Task prompt → Would you please restate the data exactly as it stands, apart from the pictures?

---- Data to examine

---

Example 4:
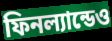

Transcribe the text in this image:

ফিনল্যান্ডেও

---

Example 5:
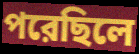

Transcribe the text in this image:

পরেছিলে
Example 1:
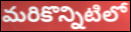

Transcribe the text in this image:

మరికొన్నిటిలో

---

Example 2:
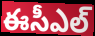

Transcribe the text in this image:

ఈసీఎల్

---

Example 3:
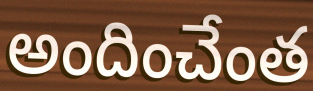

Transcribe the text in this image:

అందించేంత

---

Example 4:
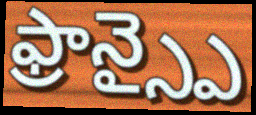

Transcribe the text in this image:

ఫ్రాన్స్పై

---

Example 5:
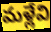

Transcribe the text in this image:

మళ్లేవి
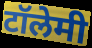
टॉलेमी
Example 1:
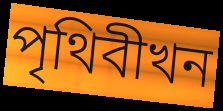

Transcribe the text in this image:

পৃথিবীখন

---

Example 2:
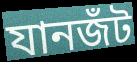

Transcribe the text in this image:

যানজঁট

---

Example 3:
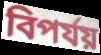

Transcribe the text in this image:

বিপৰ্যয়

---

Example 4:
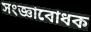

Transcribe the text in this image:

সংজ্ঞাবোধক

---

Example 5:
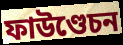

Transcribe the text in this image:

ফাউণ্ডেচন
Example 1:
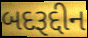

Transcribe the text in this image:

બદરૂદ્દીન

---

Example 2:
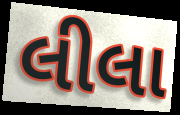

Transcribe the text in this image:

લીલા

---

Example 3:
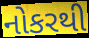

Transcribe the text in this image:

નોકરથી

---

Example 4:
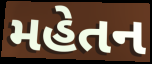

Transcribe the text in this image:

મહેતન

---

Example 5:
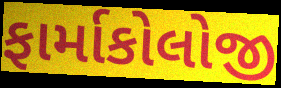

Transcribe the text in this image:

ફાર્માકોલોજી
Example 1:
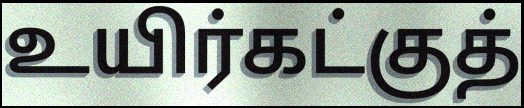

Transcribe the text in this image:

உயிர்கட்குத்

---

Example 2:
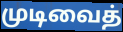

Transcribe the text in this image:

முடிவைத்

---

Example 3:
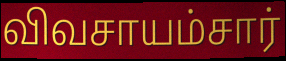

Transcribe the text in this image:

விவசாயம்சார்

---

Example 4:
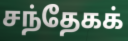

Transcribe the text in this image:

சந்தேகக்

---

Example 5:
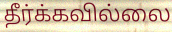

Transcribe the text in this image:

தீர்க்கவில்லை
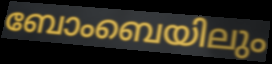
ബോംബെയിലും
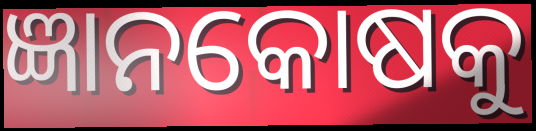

--------

Reply →
---

Example 4:

Transcribe the text in this image:

ফিনল্যান্ডেও

---

Example 5:

Transcribe the text in this image:

পরেছিলে
Example 1:

Transcribe the text in this image:

మరికొన్నిటిలో

---

Example 2:

Transcribe the text in this image:

ఈసీఎల్

---

Example 3:

Transcribe the text in this image:

అందించేంత

---

Example 4:

Transcribe the text in this image:

ఫ్రాన్స్పై

---

Example 5:

Transcribe the text in this image:

మళ్లేవి
टॉलेमी
Example 1:

Transcribe the text in this image:

পৃথিবীখন

---

Example 2:

Transcribe the text in this image:

যানজঁট

---

Example 3:

Transcribe the text in this image:

বিপৰ্যয়

---

Example 4:

Transcribe the text in this image:

সংজ্ঞাবোধক

---

Example 5:

Transcribe the text in this image:

ফাউণ্ডেচন
Example 1:

Transcribe the text in this image:

બદરૂદ્દીન

---

Example 2:

Transcribe the text in this image:

લીલા

---

Example 3:

Transcribe the text in this image:

નોકરથી

---

Example 4:

Transcribe the text in this image:

મહેતન

---

Example 5:

Transcribe the text in this image:

ફાર્માકોલોજી
Example 1:

Transcribe the text in this image:

உயிர்கட்குத்

---

Example 2:

Transcribe the text in this image:

முடிவைத்

---

Example 3:

Transcribe the text in this image:

விவசாயம்சார்

---

Example 4:

Transcribe the text in this image:

சந்தேகக்

---

Example 5:

Transcribe the text in this image:

தீர்க்கவில்லை
ബോംബെയിലും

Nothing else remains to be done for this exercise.